Я отстранилась от мамы и Нияза: мне уже совсем не было страшно. Я старалась разыскать ту полянку, на которой увидела вчера плачущую Паночку Мосягину. Теперь Полкану здесь было раздолье: полынь полегла и он бежал себе вперед, как будто зная, куда мы направляемся. И правда! Вот она, эта поляна. Здесь-то как раз никого после нас с Паной не было — все светло и зелено, только несколько сломанных стеблей: здесь лежала и плакала Паночка.
Я остановилась, чтобы дождаться всех. Но дяденька Сафронов сказал мне:
— Ты лучше ступай вперед, Ариша, а то мы тебя только сбивать будем. А мы тут, все время за тобой идем.
Но Глаша все-таки подскочила и взяла меня за руку. Вдруг, откуда ни возьмись, Полкан вернулся и притащил в зубах белую панамку.
— Это Паночкина! — закричала я. — Мы как побежали от завхоза, она, наверное, потеряла свою панамку. Вот где мы бежали, через ту яму перескочили, вон коряга. Мы с Глашей помчались, она тянула меня за руку, потому что я все-таки отставала…
Наконец я вырвала руку и остановилась. Полкан заливался лаем.

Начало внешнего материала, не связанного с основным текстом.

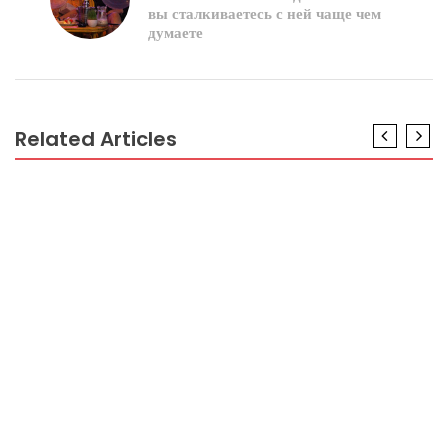
вы сталкиваетесь с ней чаще чем
думаете
Related Articles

В это время солнце осветило верхушки деревьев. Стая галок взвилась оттуда, где раздавался собачий лай и сквозь зеленые ветви проглянули ярко-желтые листья карагача. Ну вот же он! Подбежали и остановились возле толстого дерева. Глаша спрашивает:
— Это, что ли? А где же дупло?
Я оглянулась — все взрослые уже здесь, стоят в отдалении и смотрят на меня. Только Нияз не вытерпел и подошел ко мне. Тогда я присела, и он со мной вместе. Заглянули под свесившиеся чуть не до земли ветки, — вот же оно, то дупло.

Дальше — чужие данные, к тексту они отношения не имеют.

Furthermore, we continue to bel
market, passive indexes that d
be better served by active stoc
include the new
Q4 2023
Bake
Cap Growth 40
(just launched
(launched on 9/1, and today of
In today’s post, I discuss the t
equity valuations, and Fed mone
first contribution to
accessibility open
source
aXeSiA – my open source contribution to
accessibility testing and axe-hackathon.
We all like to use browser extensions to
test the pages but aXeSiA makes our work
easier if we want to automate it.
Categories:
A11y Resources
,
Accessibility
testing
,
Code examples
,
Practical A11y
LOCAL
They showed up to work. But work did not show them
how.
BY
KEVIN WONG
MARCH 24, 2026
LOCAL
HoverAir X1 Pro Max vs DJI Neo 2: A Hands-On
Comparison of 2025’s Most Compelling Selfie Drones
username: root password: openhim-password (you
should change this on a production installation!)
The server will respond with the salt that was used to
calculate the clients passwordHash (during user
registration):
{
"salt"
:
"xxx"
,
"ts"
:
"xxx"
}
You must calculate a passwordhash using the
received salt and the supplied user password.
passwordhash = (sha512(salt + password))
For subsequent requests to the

Все тут же забыли про меня, окружили дерево, удивлялись. Кто-то карабкался в дупло. Вася кричал:
— Пустите меня!
Строгий голос дяденьки Сафронова:
— Нияз, лезь-ка ты первый…
Потом откуда-то глухо послышался голос Нияза:
— Здесь пружина.
А я отошла от этого дерева и от его дупла. Зачем мне? Я его еще раньше видела, днем. А теперь я села на траву. Смотрю, и мама со мною рядом. Обняла меня и притянула к себе. И мы с ней сидели в стороне от всего этого шума. Потом слышу, кто-то сказал:
— Давайте мне девочку, я отнесу ее в дом.
Я сразу забеспокоилась и пошевелилась. Но мама покрепче меня к себе прижала и ответила:
— Мы с ней посидим, подождем. Я что-то Глашу не вижу. Да и Васю надо дождаться. Мы уж вместе будем домой добираться.
Мне кажется, я тоже что-то сказала, только что — не помню.